▶ **Action item**
Lines with "tentang" in the records below: say how many there are, and add nothing.

Collected data entries:
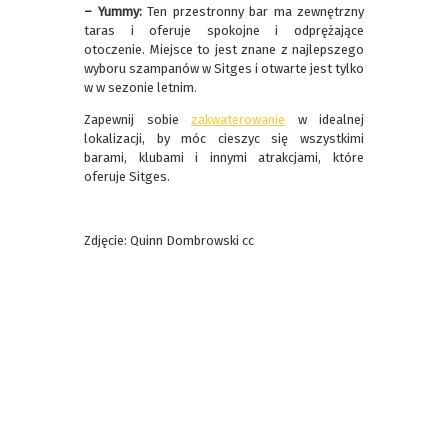
– Yummy:
Ten przestronny bar ma zewnętrzny
taras i oferuje spokojne i odprężające
otoczenie. Miejsce to jest znane z najlepszego
wyboru szampanów w Sitges i otwarte jest tylko
w w sezonie letnim.
Zapewnij sobie
zakwaterowanie
w idealnej
lokalizacji, by móc cieszyc się wszystkimi
barami, klubami i innymi atrakcjami, które
oferuje Sitges.
Zdjęcie: Quinn Dombrowski cc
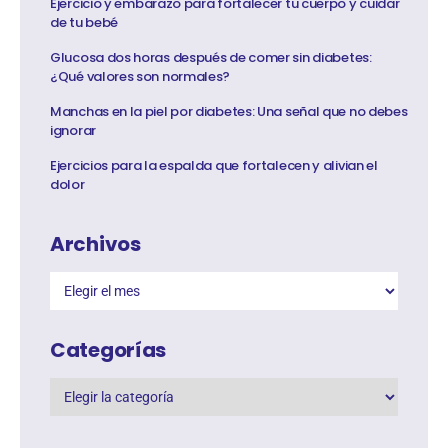
Ejercicio y embarazo para fortalecer tu cuerpo y cuidar
de tu bebé
Glucosa dos horas después de comer sin diabetes:
¿Qué valores son normales?
Manchas en la piel por diabetes: Una señal que no debes
ignorar
Ejercicios para la espalda que fortalecen y alivian el
dolor
Archivos
Categorías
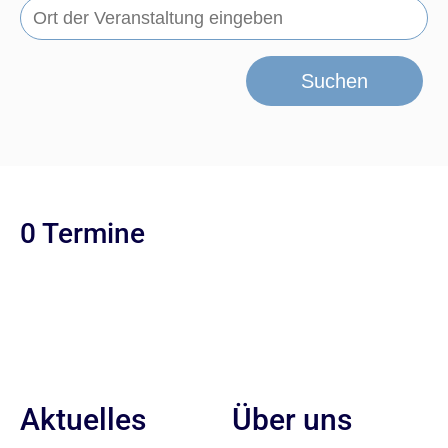
Suchen
0 Termine
Aktuelles
Über uns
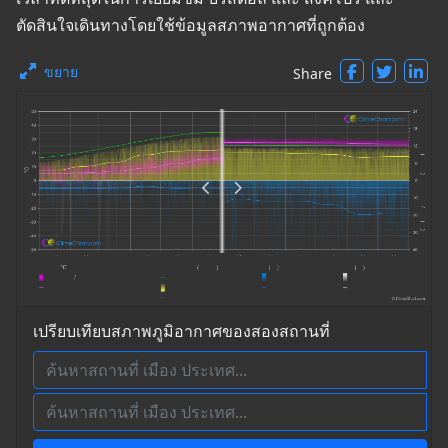
ตัดสินใจเดินทางโดยใช้ข้อมูลสภาพอากาศที่ถูกต้อง
ขยาย
Share
เปรียบเทียบสภาพภูมิอากาศของสองสถานที่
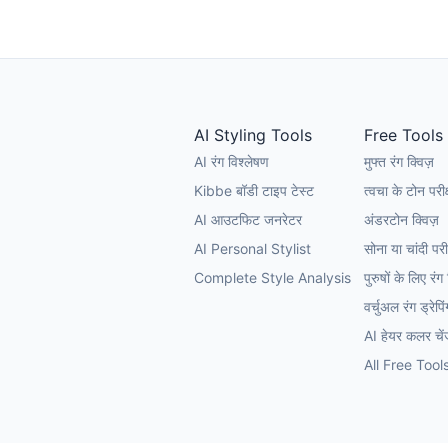
AI Styling Tools
Free Tools
AI रंग विश्लेषण
मुफ्त रंग क्विज़
Kibbe बॉडी टाइप टेस्ट
त्वचा के टोन परी
AI आउटफिट जनरेटर
अंडरटोन क्विज़
AI Personal Stylist
सोना या चांदी परी
Complete Style Analysis
पुरुषों के लिए रंग
वर्चुअल रंग ड्रेपिं
AI हेयर कलर चे
All Free Tool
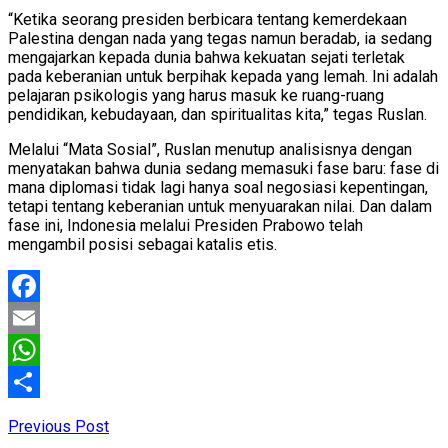
“Ketika seorang presiden berbicara tentang kemerdekaan
Palestina dengan nada yang tegas namun beradab, ia sedang
mengajarkan kepada dunia bahwa kekuatan sejati terletak
pada keberanian untuk berpihak kepada yang lemah. Ini adalah
pelajaran psikologis yang harus masuk ke ruang-ruang
pendidikan, kebudayaan, dan spiritualitas kita,” tegas Ruslan.
Melalui “Mata Sosial”, Ruslan menutup analisisnya dengan
menyatakan bahwa dunia sedang memasuki fase baru: fase di
mana diplomasi tidak lagi hanya soal negosiasi kepentingan,
tetapi tentang keberanian untuk menyuarakan nilai. Dan dalam
fase ini, Indonesia melalui Presiden Prabowo telah
mengambil posisi sebagai katalis etis.
Facebook
Email
WhatsApp
Share
Previous Post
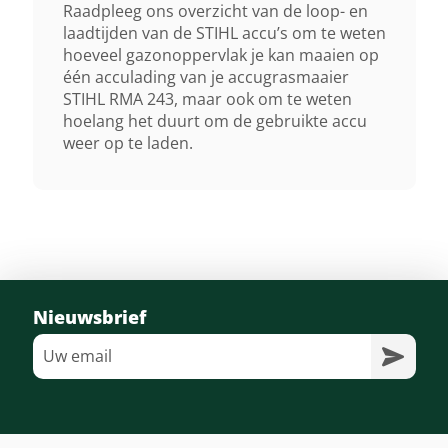
Raadpleeg ons overzicht van de loop- en
230 M²
laadtijden van de STIHL accu’s om te weten
hoeveel gazonoppervlak je kan maaien op
één acculading van je accugrasmaaier
Autonomie Met Ak 30
STIHL RMA 243, maar ook om te weten
300 M²
hoelang het duurt om de gebruikte accu
weer op te laden.
Autonomie Ak 30 S
300 M²
Nieuwsbrief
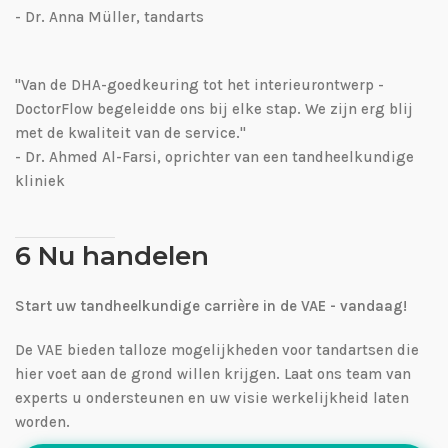
- Dr. Anna Müller, tandarts
"Van de DHA-goedkeuring tot het interieurontwerp -
DoctorFlow begeleidde ons bij elke stap. We zijn erg blij
met de kwaliteit van de service."
- Dr. Ahmed Al-Farsi, oprichter van een tandheelkundige
kliniek
6 Nu handelen
Start uw tandheelkundige carrière in de VAE - vandaag!
De VAE bieden talloze mogelijkheden voor tandartsen die
hier voet aan de grond willen krijgen. Laat ons team van
experts u ondersteunen en uw visie werkelijkheid laten
worden.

▶ **Your response**
2